Longest half-life

Bismuth-209 is radioactive, decaying like any other unstable atom over time and emitting radiation as it goes. But its rate of alpha decay is slower than any other.

Bismuth
Imunarriz, CC BY-SA 3.0, via Wikimedia Commons

Radioactive decay is the process by which an unstable atom sheds energy and material. The types of material that are spit out in this fashion determine the type (and danger) of that radiation. Alpha decay, for example, is a cluster of two protons and two neutrons; it’s heavy, slow, and doesn’t travel far, but if it gets stuck in your lungs you’re in trouble. Marie Curie may have been felled by inhaled alpha particles, although they are just one of a few potential culprits.

As radioactive material sheds particles it gets smaller. The standard measurement for this loss is the “half-life” – the average time it takes for radioactive material to halve in size. Radium-223, for example, has a half-life of eleven and a half days. Take a lump of radium-223 and wait a week and a half, and you’ll have half that amount of radium-223.

Many exotic and rare isotopes have an extremely small half-life. Hydrogen-7 is the fastest at 2.9 yoctoseconds. There are a septillion (1,000,000,000,000,000,000,000,000) yoctoseconds in a second, so hydrogen-7 really doesn’t stick around long. On the other end of the time scale is bismuth-209.

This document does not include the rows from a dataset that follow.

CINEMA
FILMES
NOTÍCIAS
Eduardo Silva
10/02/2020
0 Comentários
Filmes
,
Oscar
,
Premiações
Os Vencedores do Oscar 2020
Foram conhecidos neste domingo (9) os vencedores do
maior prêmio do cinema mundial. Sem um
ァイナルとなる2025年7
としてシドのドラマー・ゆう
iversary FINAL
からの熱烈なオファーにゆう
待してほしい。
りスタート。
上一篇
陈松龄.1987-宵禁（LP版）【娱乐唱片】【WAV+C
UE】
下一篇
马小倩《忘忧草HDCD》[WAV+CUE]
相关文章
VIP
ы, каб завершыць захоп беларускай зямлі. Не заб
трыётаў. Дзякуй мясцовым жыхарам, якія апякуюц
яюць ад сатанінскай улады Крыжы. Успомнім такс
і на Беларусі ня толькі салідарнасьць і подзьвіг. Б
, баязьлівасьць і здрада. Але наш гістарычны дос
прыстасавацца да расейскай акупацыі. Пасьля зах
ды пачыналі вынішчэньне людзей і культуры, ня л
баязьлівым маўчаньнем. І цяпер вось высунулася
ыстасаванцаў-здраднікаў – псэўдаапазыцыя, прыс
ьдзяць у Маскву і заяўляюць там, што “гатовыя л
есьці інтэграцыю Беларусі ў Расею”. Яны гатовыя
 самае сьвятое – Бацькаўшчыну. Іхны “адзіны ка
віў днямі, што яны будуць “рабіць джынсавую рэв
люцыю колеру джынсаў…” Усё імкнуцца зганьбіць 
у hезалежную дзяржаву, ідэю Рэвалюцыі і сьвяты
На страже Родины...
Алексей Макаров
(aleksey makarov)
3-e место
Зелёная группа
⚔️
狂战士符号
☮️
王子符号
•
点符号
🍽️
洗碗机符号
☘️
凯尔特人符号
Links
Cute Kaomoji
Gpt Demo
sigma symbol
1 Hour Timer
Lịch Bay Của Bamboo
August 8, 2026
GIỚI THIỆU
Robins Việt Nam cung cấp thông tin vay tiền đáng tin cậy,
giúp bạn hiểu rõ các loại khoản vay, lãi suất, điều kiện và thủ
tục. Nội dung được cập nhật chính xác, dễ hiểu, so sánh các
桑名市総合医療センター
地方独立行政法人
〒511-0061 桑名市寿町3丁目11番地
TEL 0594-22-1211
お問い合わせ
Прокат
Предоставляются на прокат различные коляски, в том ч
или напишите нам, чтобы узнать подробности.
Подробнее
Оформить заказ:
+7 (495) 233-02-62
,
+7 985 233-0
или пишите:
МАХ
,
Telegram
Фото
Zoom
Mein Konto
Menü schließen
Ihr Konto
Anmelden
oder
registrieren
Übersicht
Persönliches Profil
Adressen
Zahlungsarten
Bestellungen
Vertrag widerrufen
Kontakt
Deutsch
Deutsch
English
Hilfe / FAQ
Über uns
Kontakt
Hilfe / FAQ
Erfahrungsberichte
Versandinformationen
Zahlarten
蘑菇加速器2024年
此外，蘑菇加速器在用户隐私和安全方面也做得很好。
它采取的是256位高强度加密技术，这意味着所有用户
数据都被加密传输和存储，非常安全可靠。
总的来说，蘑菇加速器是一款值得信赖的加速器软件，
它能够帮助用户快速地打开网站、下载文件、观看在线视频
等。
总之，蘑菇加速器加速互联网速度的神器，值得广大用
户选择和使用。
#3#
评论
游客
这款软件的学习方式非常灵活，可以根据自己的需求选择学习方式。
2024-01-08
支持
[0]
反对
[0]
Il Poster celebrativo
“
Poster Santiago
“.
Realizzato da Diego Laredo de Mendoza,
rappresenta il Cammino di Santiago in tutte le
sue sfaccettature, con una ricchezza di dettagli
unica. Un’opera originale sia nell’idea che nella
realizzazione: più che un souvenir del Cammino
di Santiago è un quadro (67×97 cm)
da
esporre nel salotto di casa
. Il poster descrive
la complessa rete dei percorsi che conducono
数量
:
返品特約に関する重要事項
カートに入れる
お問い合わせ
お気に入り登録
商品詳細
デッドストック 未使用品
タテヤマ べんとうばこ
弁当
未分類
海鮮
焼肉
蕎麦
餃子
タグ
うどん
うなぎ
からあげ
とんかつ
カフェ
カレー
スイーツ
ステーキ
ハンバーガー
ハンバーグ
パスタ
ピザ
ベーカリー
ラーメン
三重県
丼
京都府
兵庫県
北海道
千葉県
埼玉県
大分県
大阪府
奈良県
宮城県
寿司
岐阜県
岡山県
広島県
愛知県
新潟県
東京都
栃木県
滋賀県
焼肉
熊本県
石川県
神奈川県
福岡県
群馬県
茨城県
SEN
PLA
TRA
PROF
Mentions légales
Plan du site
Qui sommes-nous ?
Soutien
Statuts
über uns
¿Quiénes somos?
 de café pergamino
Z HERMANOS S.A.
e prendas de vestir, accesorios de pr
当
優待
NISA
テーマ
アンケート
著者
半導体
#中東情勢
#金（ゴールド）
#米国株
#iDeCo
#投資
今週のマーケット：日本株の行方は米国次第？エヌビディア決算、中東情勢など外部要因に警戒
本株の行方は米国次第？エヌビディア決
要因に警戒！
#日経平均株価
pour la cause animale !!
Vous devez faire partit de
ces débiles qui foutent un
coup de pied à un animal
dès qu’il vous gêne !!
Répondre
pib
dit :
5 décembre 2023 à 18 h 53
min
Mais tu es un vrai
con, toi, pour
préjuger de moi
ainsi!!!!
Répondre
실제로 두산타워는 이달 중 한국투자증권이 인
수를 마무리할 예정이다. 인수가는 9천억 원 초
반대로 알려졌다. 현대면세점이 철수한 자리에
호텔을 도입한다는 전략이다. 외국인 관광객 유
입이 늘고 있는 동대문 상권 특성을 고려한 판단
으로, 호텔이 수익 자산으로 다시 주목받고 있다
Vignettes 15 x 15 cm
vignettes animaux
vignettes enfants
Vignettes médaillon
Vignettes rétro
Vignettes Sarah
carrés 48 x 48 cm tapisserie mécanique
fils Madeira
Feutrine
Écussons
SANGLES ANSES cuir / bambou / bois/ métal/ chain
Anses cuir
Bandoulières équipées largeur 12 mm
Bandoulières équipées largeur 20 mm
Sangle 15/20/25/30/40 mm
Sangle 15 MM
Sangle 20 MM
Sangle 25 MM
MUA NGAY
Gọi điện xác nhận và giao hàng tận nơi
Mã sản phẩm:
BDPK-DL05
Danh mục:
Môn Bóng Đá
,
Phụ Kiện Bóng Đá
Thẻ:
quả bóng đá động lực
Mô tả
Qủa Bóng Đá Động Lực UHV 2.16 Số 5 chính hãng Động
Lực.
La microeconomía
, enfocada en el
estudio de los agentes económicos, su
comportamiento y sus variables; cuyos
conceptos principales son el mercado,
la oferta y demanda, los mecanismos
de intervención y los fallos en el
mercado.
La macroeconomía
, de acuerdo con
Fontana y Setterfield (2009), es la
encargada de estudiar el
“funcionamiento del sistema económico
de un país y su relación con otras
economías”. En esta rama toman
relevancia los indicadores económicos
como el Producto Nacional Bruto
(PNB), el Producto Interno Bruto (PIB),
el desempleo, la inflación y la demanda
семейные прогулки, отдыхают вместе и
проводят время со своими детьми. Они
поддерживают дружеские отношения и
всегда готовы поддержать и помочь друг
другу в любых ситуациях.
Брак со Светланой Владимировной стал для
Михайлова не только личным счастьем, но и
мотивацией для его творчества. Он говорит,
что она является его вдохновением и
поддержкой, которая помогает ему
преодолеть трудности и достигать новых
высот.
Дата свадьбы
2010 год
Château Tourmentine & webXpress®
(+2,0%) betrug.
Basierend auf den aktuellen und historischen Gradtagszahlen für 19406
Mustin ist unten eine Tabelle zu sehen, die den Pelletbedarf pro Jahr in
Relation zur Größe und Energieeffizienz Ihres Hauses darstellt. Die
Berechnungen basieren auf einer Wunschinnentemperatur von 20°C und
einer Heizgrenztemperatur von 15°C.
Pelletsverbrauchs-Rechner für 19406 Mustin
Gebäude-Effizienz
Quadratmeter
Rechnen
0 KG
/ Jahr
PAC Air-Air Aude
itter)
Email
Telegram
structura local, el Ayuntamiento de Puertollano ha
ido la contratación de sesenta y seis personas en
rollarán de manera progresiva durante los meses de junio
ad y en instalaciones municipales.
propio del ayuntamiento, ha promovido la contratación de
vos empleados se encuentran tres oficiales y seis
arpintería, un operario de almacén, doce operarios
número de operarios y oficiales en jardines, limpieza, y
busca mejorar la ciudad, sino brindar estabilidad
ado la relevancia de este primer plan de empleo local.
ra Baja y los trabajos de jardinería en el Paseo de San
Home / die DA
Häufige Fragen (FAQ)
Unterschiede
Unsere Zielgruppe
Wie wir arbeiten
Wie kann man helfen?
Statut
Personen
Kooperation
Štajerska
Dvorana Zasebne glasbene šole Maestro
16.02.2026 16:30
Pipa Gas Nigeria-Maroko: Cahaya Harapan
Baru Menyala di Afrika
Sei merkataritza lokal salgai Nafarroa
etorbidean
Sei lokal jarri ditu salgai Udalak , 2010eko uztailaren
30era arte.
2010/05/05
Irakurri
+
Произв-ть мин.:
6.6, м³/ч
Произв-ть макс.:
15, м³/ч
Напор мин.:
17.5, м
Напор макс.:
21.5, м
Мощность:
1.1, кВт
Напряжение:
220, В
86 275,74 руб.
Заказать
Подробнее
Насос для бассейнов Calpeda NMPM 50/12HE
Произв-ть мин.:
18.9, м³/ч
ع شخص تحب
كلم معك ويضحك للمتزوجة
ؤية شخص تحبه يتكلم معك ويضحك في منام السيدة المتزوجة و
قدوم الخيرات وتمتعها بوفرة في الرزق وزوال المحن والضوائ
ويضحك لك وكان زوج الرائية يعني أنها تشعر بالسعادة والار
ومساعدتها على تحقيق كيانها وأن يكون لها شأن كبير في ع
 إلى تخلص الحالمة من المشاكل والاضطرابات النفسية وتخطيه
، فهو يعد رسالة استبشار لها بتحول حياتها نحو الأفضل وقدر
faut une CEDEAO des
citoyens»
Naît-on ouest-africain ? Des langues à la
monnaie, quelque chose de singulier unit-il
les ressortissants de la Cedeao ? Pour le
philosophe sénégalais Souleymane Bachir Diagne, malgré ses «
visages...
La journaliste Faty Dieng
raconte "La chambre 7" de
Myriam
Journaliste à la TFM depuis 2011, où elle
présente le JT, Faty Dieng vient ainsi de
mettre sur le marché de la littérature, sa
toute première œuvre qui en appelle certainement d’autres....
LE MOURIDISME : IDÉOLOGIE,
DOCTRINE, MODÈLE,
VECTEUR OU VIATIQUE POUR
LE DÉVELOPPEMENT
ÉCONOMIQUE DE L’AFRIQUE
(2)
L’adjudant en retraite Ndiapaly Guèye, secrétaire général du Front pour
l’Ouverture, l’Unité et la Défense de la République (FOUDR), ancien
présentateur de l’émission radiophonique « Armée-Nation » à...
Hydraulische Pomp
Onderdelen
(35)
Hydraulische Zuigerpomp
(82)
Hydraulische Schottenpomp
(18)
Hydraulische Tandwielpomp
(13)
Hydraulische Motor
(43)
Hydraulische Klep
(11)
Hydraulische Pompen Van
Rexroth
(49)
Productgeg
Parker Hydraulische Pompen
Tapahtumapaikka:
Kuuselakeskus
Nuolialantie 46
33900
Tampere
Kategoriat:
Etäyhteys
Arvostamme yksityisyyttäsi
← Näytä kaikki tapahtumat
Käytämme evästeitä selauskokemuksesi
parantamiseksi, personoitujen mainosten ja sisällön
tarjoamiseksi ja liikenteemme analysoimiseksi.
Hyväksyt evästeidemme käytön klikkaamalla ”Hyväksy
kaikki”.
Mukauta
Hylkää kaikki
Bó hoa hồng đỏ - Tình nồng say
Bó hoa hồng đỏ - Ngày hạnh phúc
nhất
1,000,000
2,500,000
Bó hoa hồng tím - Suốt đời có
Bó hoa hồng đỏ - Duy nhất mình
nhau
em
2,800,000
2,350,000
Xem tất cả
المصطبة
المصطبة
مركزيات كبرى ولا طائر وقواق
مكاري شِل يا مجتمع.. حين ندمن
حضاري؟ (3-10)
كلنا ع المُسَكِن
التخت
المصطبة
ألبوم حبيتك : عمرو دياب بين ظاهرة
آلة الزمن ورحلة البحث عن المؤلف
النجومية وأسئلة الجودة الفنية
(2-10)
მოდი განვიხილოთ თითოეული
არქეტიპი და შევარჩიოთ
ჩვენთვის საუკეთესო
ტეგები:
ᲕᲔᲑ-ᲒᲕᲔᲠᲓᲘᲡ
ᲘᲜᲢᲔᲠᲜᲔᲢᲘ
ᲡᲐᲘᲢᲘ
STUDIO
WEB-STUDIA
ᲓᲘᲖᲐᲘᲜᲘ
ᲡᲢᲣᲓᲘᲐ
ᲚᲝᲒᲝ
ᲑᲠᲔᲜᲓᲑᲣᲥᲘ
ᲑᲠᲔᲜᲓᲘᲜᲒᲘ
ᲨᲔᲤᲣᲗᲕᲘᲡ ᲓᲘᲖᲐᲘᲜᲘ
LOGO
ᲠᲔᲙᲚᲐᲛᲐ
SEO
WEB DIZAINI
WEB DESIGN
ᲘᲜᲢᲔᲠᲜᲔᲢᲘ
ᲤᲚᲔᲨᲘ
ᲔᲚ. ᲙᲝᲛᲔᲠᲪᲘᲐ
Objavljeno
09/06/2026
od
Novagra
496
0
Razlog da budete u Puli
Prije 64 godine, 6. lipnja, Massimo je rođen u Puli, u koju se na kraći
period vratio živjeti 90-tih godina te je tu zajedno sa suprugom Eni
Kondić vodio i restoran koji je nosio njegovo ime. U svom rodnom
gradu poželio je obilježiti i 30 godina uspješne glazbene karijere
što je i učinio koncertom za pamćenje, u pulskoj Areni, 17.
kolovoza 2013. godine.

For a long time, nobody thought that bismuth-209 was radioactive at all. In 2003, researchers discovered that it did actually emit alpha particles, just very very slowly. The half-life of this isotope is 19 quintillion years. For scale, the universe itself has only been around for less than 14 billion years. We don’t even have a great idea of what things will look like in 19 quintillion years. Under some models, the universe itself will no longer exist.

(End-note: bismuth-209’s half-life is the slowest as the result of alpha decay, but there is at least one other isotope with a longer half-life: tellurium-128, estimated to be in the range of a septillion years. But it just doesn’t look as cool as bismuth.)